I’m implementing the template matching algorithm described here:


The amount of data bandwidth is quite large and that is my main concern for performance. For each pixel in the result, I need to access all the pixels in the template image and their corresponding pixels in the source image.

My images are grayscale, so that at least reduces the image memory by a third. Assuming my template images are small enough to fit in constant memory is the best strategy as follows:

  1. Keep template in constant memory.
  2. Load corresponding pixels in the source image into shared memory?

If my thread group size is 16x16, and my template image is say 128x128, there will still be a bunch of redundant global memory read overlap across thread groups.

Is there a better strategy? I can get 1080ti if needed.
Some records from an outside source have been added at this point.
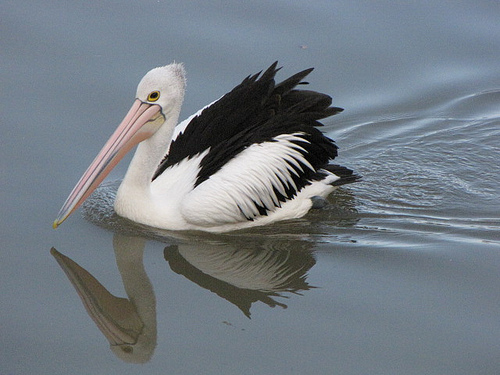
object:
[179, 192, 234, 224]
white feathers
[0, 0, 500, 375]
water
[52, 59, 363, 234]
bird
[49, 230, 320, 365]
reflection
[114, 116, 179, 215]
neck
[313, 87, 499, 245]
wave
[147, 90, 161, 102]
eye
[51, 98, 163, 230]
beak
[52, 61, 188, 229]
head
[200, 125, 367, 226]
wind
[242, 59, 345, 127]
bird tail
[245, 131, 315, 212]
feather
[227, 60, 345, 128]
black feathers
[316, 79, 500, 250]
ripple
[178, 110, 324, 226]
wing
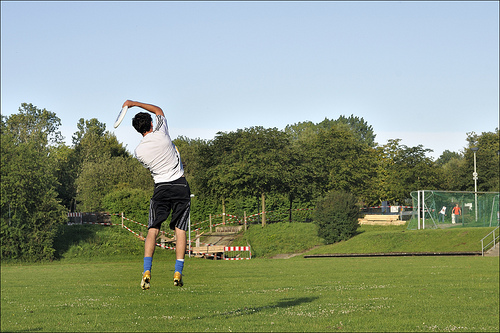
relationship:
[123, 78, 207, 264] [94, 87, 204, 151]
boy in air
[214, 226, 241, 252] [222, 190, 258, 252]
white and orange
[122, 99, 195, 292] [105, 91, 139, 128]
boy with frisbee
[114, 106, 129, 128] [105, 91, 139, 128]
frisbee white frisbee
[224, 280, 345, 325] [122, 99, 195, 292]
shadow of boy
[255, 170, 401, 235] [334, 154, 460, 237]
large taped area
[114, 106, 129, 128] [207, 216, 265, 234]
frisbee section railing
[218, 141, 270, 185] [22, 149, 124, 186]
thick row trees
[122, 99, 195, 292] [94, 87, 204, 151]
boy in air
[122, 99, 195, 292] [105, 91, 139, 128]
boy has frisbee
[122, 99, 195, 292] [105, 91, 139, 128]
boy flying frisbee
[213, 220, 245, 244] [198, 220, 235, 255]
bridge area background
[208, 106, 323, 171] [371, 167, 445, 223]
green net distance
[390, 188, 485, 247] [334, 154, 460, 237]
people far away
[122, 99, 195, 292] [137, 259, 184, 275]
boy wearing socks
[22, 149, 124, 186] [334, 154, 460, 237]
trees in area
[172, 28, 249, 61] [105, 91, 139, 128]
clear skies frisbee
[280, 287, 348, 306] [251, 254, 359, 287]
patch of green grass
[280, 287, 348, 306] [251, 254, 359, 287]
patch of grass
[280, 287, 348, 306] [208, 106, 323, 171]
patch of green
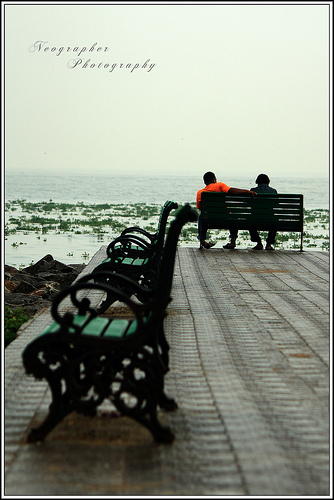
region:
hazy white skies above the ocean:
[7, 9, 321, 174]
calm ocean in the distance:
[7, 170, 328, 202]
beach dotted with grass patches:
[2, 200, 333, 257]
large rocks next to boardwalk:
[7, 250, 83, 305]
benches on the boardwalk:
[21, 194, 303, 437]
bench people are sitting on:
[197, 192, 304, 250]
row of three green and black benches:
[24, 198, 184, 445]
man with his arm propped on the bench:
[193, 171, 257, 248]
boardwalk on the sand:
[10, 230, 324, 498]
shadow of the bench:
[19, 404, 187, 466]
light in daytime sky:
[5, 6, 328, 167]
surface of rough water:
[2, 171, 329, 200]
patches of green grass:
[8, 200, 328, 237]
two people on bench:
[196, 171, 304, 249]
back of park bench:
[197, 193, 303, 252]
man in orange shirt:
[196, 171, 250, 222]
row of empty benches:
[23, 201, 194, 442]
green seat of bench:
[50, 314, 143, 337]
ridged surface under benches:
[6, 246, 328, 493]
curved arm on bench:
[53, 282, 154, 328]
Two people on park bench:
[194, 164, 308, 254]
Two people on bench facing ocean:
[190, 170, 313, 256]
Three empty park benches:
[25, 193, 198, 449]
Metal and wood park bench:
[19, 205, 199, 446]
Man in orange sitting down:
[191, 171, 237, 251]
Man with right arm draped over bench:
[191, 167, 259, 198]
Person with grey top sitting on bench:
[246, 168, 284, 251]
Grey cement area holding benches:
[3, 240, 329, 497]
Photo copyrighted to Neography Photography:
[26, 35, 157, 75]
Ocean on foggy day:
[8, 154, 329, 206]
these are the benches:
[34, 201, 179, 379]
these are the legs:
[27, 398, 167, 460]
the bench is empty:
[47, 270, 158, 379]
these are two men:
[198, 164, 277, 231]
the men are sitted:
[193, 172, 284, 229]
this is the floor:
[198, 301, 312, 395]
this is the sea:
[100, 175, 131, 193]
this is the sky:
[192, 28, 275, 109]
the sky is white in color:
[198, 41, 286, 126]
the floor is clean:
[198, 280, 316, 377]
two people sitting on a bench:
[197, 170, 274, 248]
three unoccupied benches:
[35, 205, 207, 434]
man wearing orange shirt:
[196, 176, 251, 248]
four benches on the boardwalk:
[20, 194, 305, 437]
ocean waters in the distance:
[5, 169, 326, 202]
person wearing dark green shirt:
[248, 175, 283, 248]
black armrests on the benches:
[41, 217, 155, 349]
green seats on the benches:
[42, 230, 151, 343]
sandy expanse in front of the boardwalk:
[5, 196, 329, 265]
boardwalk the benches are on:
[9, 228, 331, 498]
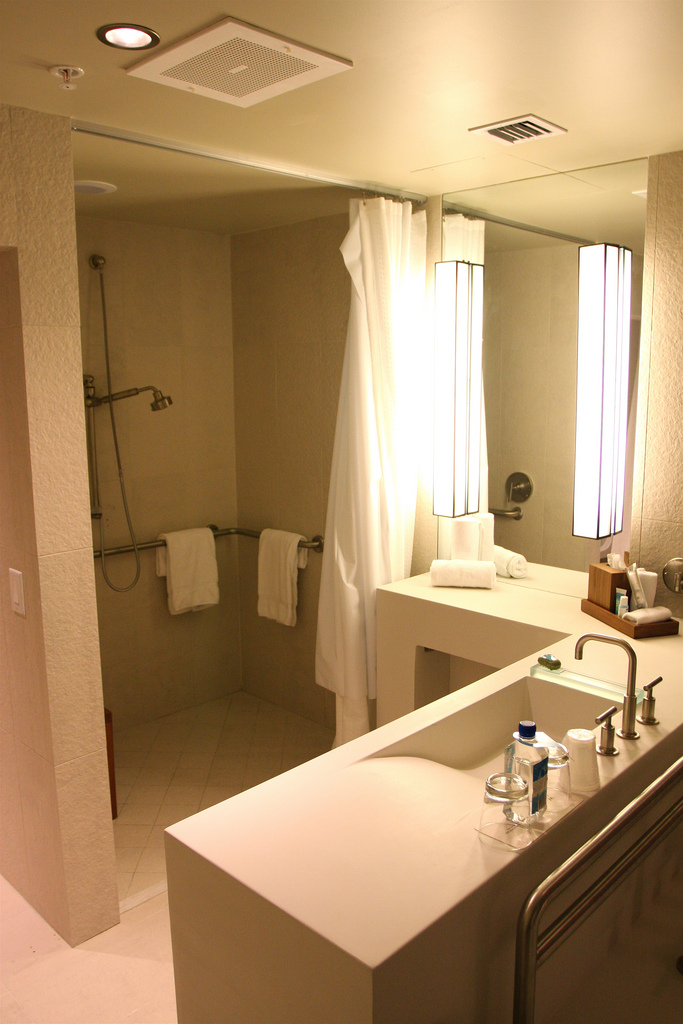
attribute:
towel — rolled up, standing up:
[401, 497, 527, 578]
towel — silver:
[239, 521, 326, 592]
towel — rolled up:
[231, 501, 291, 607]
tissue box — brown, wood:
[579, 552, 666, 635]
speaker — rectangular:
[120, 14, 354, 116]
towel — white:
[252, 526, 309, 625]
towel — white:
[428, 557, 491, 591]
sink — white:
[367, 661, 650, 826]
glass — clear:
[489, 774, 529, 854]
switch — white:
[8, 566, 26, 622]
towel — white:
[153, 522, 223, 617]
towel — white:
[257, 530, 313, 633]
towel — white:
[427, 557, 496, 589]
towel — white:
[490, 541, 530, 581]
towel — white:
[448, 510, 493, 556]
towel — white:
[473, 512, 492, 560]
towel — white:
[621, 598, 669, 622]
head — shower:
[138, 373, 183, 422]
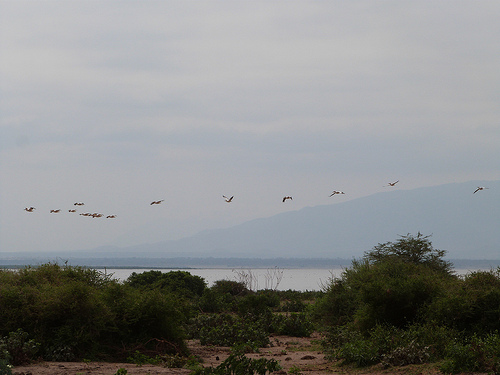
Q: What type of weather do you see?
A: It is cloudy.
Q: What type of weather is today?
A: It is cloudy.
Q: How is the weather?
A: It is cloudy.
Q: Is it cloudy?
A: Yes, it is cloudy.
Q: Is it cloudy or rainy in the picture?
A: It is cloudy.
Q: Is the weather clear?
A: No, it is cloudy.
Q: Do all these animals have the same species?
A: Yes, all the animals are birds.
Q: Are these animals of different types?
A: No, all the animals are birds.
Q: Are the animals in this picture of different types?
A: No, all the animals are birds.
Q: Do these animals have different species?
A: No, all the animals are birds.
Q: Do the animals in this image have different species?
A: No, all the animals are birds.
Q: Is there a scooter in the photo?
A: No, there are no scooters.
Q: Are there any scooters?
A: No, there are no scooters.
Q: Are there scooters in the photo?
A: No, there are no scooters.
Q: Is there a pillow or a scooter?
A: No, there are no scooters or pillows.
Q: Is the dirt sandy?
A: Yes, the dirt is sandy.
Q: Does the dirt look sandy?
A: Yes, the dirt is sandy.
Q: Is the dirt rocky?
A: No, the dirt is sandy.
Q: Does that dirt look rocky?
A: No, the dirt is sandy.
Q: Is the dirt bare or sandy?
A: The dirt is sandy.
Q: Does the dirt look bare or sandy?
A: The dirt is sandy.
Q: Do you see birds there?
A: Yes, there are birds.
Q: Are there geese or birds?
A: Yes, there are birds.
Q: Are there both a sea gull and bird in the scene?
A: No, there are birds but no seagulls.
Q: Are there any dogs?
A: No, there are no dogs.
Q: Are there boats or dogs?
A: No, there are no dogs or boats.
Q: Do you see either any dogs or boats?
A: No, there are no dogs or boats.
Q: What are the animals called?
A: The animals are birds.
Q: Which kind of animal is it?
A: The animals are birds.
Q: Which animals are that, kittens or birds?
A: These are birds.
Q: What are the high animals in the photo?
A: The animals are birds.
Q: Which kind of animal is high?
A: The animal is birds.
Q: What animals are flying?
A: The animals are birds.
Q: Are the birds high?
A: Yes, the birds are high.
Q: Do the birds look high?
A: Yes, the birds are high.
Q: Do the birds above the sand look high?
A: Yes, the birds are high.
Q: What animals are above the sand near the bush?
A: The animals are birds.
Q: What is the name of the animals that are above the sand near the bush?
A: The animals are birds.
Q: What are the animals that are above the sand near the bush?
A: The animals are birds.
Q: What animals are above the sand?
A: The animals are birds.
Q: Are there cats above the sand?
A: No, there are birds above the sand.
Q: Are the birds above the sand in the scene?
A: Yes, the birds are above the sand.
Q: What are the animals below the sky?
A: The animals are birds.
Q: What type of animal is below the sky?
A: The animals are birds.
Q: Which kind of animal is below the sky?
A: The animals are birds.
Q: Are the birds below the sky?
A: Yes, the birds are below the sky.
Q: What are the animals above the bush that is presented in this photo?
A: The animals are birds.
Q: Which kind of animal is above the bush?
A: The animals are birds.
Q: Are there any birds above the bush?
A: Yes, there are birds above the bush.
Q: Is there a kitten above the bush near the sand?
A: No, there are birds above the shrub.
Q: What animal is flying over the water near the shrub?
A: The birds are flying over the water.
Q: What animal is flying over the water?
A: The birds are flying over the water.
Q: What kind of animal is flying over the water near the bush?
A: The animals are birds.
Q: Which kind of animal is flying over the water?
A: The animals are birds.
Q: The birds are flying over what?
A: The birds are flying over the water.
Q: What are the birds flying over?
A: The birds are flying over the water.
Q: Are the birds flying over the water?
A: Yes, the birds are flying over the water.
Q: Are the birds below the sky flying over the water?
A: Yes, the birds are flying over the water.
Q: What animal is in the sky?
A: The birds are in the sky.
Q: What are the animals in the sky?
A: The animals are birds.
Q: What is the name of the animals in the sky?
A: The animals are birds.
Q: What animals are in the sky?
A: The animals are birds.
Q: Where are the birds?
A: The birds are in the sky.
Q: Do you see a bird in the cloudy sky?
A: Yes, there are birds in the sky.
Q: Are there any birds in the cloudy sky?
A: Yes, there are birds in the sky.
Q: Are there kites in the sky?
A: No, there are birds in the sky.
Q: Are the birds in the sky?
A: Yes, the birds are in the sky.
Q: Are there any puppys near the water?
A: No, there are birds near the water.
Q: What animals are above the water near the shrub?
A: The animals are birds.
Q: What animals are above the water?
A: The animals are birds.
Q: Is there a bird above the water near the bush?
A: Yes, there are birds above the water.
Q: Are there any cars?
A: No, there are no cars.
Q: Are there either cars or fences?
A: No, there are no cars or fences.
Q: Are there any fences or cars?
A: No, there are no cars or fences.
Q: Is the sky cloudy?
A: Yes, the sky is cloudy.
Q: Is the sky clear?
A: No, the sky is cloudy.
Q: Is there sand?
A: Yes, there is sand.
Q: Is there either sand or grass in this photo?
A: Yes, there is sand.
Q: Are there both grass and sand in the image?
A: No, there is sand but no grass.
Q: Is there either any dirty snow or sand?
A: Yes, there is dirty sand.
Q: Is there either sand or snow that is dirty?
A: Yes, the sand is dirty.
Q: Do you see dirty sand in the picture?
A: Yes, there is dirty sand.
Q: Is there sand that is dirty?
A: Yes, there is sand that is dirty.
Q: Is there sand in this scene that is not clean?
A: Yes, there is dirty sand.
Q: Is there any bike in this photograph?
A: No, there are no bikes.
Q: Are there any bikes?
A: No, there are no bikes.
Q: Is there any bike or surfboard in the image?
A: No, there are no bikes or surfboards.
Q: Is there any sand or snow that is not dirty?
A: No, there is sand but it is dirty.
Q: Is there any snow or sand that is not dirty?
A: No, there is sand but it is dirty.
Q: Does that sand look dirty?
A: Yes, the sand is dirty.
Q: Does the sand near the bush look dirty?
A: Yes, the sand is dirty.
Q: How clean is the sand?
A: The sand is dirty.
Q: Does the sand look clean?
A: No, the sand is dirty.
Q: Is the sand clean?
A: No, the sand is dirty.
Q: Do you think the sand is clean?
A: No, the sand is dirty.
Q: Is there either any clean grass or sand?
A: No, there is sand but it is dirty.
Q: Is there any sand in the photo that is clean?
A: No, there is sand but it is dirty.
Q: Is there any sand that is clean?
A: No, there is sand but it is dirty.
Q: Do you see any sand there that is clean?
A: No, there is sand but it is dirty.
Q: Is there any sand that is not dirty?
A: No, there is sand but it is dirty.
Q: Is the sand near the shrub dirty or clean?
A: The sand is dirty.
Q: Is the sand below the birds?
A: Yes, the sand is below the birds.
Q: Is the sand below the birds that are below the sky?
A: Yes, the sand is below the birds.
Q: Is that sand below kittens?
A: No, the sand is below the birds.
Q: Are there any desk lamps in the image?
A: No, there are no desk lamps.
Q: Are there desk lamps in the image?
A: No, there are no desk lamps.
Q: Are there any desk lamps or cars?
A: No, there are no desk lamps or cars.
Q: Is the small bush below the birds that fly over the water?
A: Yes, the bush is below the birds.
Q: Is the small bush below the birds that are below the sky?
A: Yes, the bush is below the birds.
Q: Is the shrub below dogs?
A: No, the shrub is below the birds.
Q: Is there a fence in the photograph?
A: No, there are no fences.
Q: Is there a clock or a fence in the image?
A: No, there are no fences or clocks.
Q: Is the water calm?
A: Yes, the water is calm.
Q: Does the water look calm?
A: Yes, the water is calm.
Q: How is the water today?
A: The water is calm.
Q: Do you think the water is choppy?
A: No, the water is calm.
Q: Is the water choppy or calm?
A: The water is calm.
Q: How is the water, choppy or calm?
A: The water is calm.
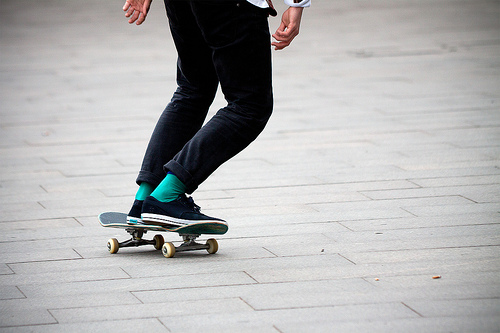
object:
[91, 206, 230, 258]
skateboard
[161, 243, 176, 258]
wheel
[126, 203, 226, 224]
foot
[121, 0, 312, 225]
person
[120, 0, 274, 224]
leg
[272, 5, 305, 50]
hand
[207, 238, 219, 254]
wheel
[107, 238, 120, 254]
wheel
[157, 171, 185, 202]
sock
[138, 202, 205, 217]
sneaker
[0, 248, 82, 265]
brick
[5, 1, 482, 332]
walkway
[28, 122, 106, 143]
tile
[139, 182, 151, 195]
sock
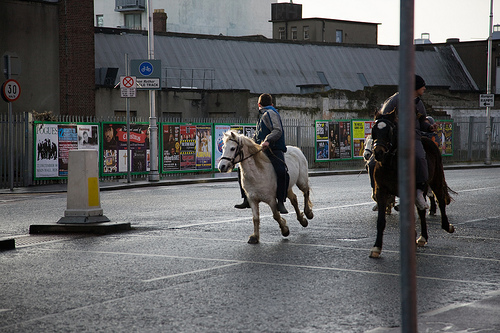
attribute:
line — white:
[140, 253, 260, 296]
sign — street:
[114, 52, 189, 105]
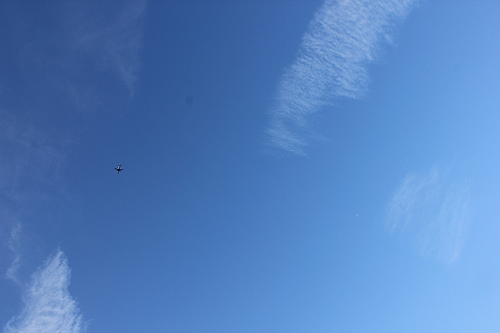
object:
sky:
[0, 0, 499, 331]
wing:
[119, 168, 125, 172]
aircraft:
[113, 163, 124, 175]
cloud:
[380, 157, 499, 264]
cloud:
[0, 219, 90, 332]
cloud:
[0, 124, 90, 211]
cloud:
[0, 0, 148, 115]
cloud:
[259, 0, 422, 160]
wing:
[114, 167, 119, 172]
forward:
[0, 1, 499, 163]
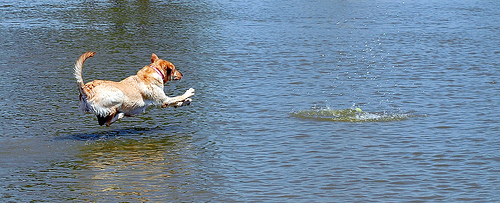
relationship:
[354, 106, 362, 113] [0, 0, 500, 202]
ball in water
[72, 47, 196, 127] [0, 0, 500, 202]
dog jumping into water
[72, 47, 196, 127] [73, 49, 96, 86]
dog has tail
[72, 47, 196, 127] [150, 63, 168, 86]
dog wearing collar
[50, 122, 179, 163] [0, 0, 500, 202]
reflection of dog in water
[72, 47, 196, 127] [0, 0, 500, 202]
dog jumped into water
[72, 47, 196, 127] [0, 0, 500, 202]
dog jumping over water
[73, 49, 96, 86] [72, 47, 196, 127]
tail curled toward dog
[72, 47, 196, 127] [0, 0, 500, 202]
dog close to water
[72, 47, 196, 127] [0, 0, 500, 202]
dog surrounded by water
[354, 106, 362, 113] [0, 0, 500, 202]
ball splashing in water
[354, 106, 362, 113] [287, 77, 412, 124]
ball made splash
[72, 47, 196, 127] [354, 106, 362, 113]
dog chasing ball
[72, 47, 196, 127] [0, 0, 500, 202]
dog jumping in water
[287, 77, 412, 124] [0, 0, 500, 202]
splash in water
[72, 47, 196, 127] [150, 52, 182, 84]
dog has head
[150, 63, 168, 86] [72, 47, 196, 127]
collar on dog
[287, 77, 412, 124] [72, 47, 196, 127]
splash in front of dog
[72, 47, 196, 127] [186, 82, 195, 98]
dog has paw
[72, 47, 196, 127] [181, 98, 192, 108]
dog has paw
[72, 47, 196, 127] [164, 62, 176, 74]
dog has ear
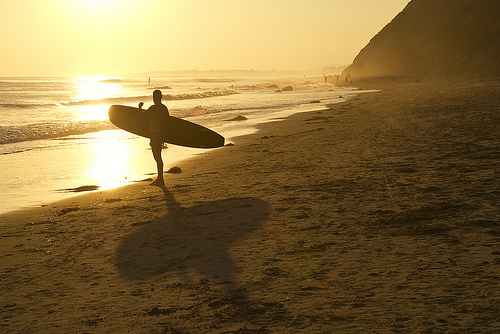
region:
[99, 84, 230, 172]
surf board carried by surfer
Image processing is not my area of expertise. You might want to check whether the desired operation is already implemented by NPP.

It is not clear that constant memory is the best place to keep the template image T. Constant memory is optimized for uniform access (single access with broadcast), where each thread in a warp accesses the same location in constant memory. Any deviation from uniform access will incur additional replays, until all threads have received their data. In that case, shared memory would be a better location.

Loading the currently active patch of the of the source image I into shared memory seems the way to go. Since the patch is moved only one pixel at a time, there should be plenty of data re-use while the patch is “cached” in shared memory ring-buffer style.

How high do you estimate the percentage of redundant global memory reads? Maybe I am missing something, but I wouldn’t expect that percentage to be very large, overlap should only at the boundary between image areas worked on by different thread blocks, and caching may mitigate that.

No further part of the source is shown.